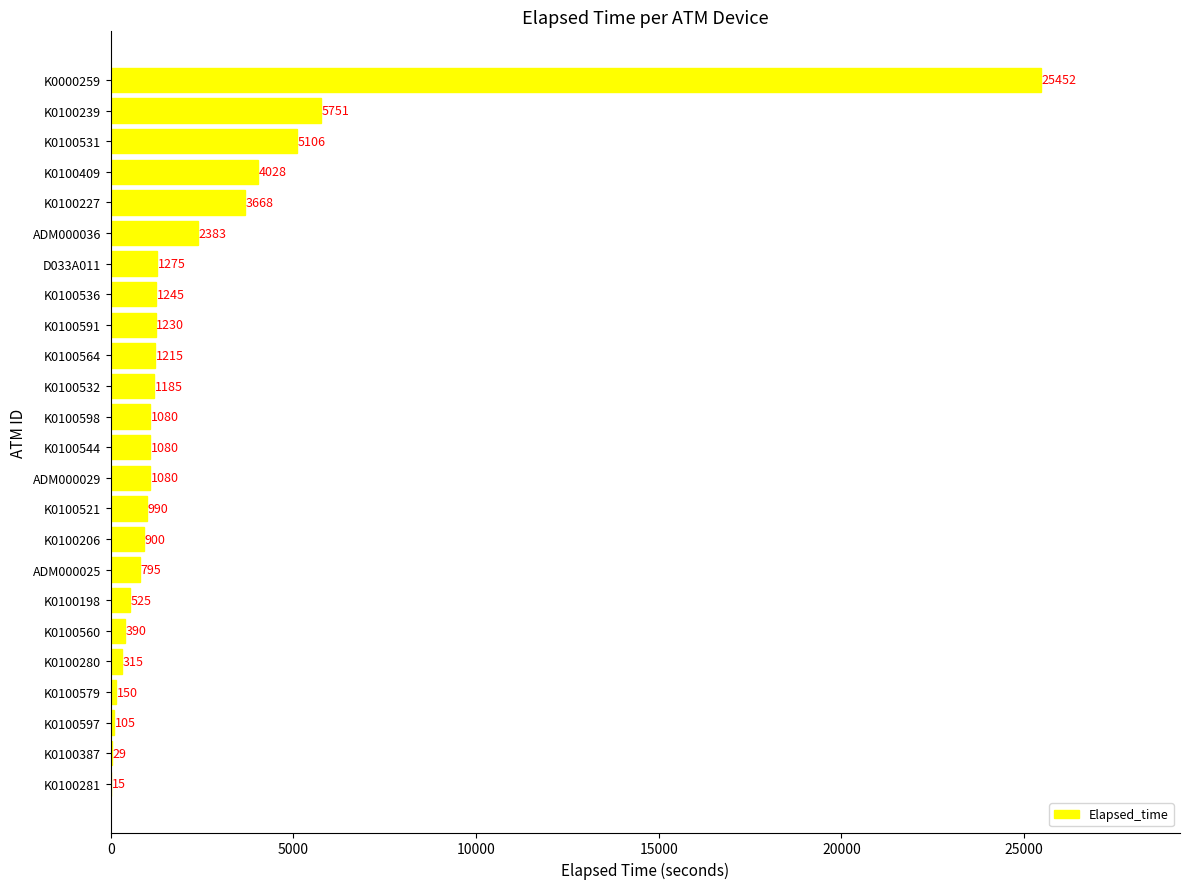

What is the maximum value shown in the chart?

25452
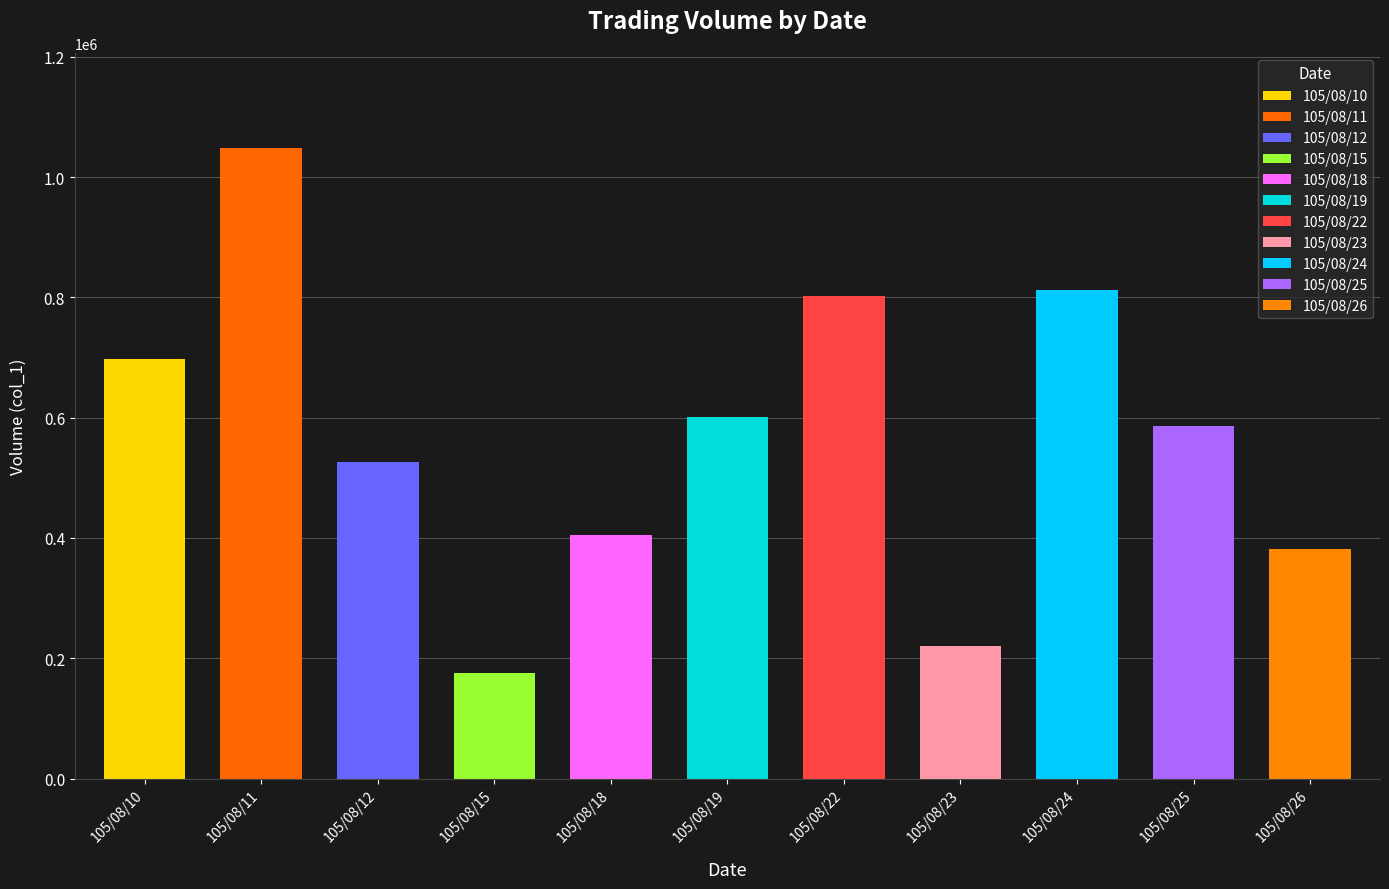

Where does the col_1 series first go above 587000?

105/08/10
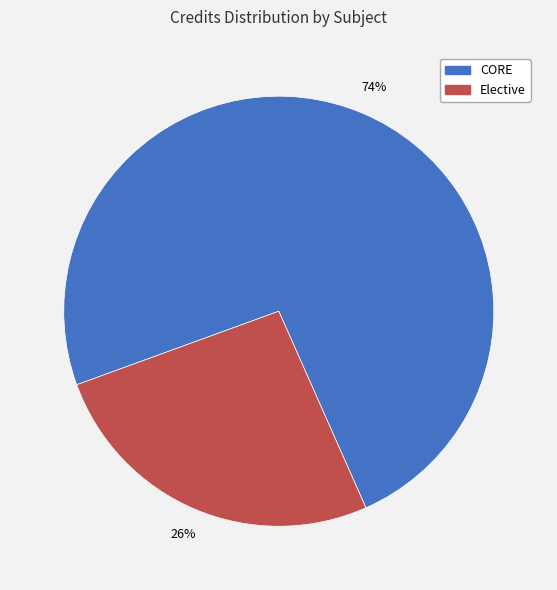

To the nearest percent, what is the difference between the largest and smallest slice percentages?

48%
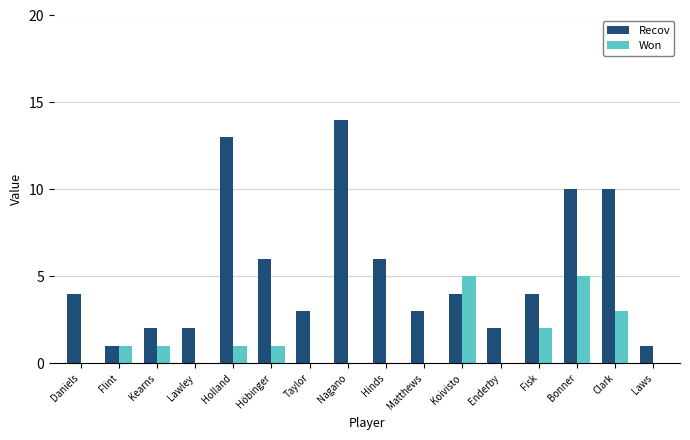

How many series are shown in this chart?

2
────
Render the material above as a Markdown table with the columns "Row" and "Text": number each nonblank line in "Row" and put the line itself in "Text". Skip blank lines and leave the pictures out.

◆ **Response area**:
| Row | Text |
|---|---|
| 1 | What is the maximum value shown in the chart? |
| 2 | 25452 |
| 3 | Where does the col_1 series first go above 587000? |
| 4 | 105/08/10 |
| 5 | To the nearest percent, what is the difference between the largest and smallest slice percentages? |
| 6 | 48% |
| 7 | How many series are shown in this chart? |
| 8 | 2 |